= TEXTO EXTRAÍDO =
* * * * * * *
Jorge Carlos Ramírez Marín: No olvidar energías renovables

El gobierno federal y local deben mostrar una verdadera vocación ambiental y no olvidar las energías renovables

Jorge Carlos Ramírez Marín:  No olvidar energías renovables

El gobierno mexicano está obligado a evitar decisiones populares en el presente y optar por aquellas en las que no obtendrá ningún tipo de beneficio político, ni electoral. Pero sí la garantía de la continuidad del país y sus próximas generaciones.

Los actores políticos no debemos asumir que recibimos de nuestros antecesores un país como herencia, sino que construimos un patrimonio para las siguientes generaciones.

En ese sentido, cuidar el medio ambiente, combatir el cambio climático y tener como prioridad la conversión total a energías limpias debe ser la agenda común, sin pretexto.
* * * * * * *
= OBJETIVO DEL EJERCICIO =
Según el texto sobre energías renovables, ¿qué acciones deben ser la agenda común? Enuméralas todas. Utiliza únicamente el texto como fuente.

(Elementos del conjunto de datos)
* * * * * * *
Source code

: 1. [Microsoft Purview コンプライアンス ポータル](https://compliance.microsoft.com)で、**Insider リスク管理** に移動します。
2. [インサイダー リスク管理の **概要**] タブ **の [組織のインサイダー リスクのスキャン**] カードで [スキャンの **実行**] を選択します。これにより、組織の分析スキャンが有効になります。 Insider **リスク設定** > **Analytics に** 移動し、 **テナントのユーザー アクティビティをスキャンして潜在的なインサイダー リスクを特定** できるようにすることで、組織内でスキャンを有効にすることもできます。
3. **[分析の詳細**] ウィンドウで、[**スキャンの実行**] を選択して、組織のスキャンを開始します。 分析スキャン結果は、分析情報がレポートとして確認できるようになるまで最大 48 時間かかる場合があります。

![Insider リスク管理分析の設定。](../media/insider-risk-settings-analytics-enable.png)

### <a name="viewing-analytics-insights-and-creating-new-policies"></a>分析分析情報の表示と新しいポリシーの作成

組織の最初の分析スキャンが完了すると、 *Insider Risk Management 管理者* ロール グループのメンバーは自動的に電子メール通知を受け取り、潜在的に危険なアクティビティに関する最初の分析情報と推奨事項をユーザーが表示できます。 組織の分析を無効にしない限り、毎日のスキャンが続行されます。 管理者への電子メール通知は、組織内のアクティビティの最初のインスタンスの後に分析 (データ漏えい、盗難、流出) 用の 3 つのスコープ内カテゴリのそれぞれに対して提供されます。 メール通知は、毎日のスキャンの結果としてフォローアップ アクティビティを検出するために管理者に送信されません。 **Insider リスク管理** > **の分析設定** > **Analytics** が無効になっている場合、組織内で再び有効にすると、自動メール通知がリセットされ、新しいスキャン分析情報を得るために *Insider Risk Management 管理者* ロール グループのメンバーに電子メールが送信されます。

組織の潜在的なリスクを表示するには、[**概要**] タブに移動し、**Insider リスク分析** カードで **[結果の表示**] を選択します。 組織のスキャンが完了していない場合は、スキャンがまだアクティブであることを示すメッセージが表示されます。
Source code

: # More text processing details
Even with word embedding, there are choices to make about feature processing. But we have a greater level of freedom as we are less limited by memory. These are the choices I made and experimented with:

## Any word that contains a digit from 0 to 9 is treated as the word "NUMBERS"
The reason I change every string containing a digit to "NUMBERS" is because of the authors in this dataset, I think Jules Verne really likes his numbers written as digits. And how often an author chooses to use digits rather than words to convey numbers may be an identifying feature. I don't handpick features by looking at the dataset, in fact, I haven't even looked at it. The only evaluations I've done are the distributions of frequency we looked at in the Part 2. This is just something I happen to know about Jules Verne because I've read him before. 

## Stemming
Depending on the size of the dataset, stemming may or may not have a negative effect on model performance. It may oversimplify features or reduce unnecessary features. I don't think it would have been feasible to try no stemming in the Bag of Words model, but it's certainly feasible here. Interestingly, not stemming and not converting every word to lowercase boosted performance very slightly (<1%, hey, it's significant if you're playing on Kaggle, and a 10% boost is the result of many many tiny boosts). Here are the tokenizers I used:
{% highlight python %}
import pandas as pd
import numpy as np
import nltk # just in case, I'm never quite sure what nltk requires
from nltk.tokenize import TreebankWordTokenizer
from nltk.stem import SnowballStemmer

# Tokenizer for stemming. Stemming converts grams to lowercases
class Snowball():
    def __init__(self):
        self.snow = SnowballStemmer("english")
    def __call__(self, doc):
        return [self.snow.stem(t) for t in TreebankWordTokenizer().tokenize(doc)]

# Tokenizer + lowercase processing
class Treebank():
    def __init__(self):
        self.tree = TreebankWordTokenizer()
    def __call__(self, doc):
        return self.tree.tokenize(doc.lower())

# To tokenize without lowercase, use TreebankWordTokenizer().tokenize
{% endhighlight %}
* * * * * * *
= TAREA RESUELTA =
- Cuidar el medio ambiente
- Combatir el cambio climático
- Tener como prioridad la conversión total a energías limpias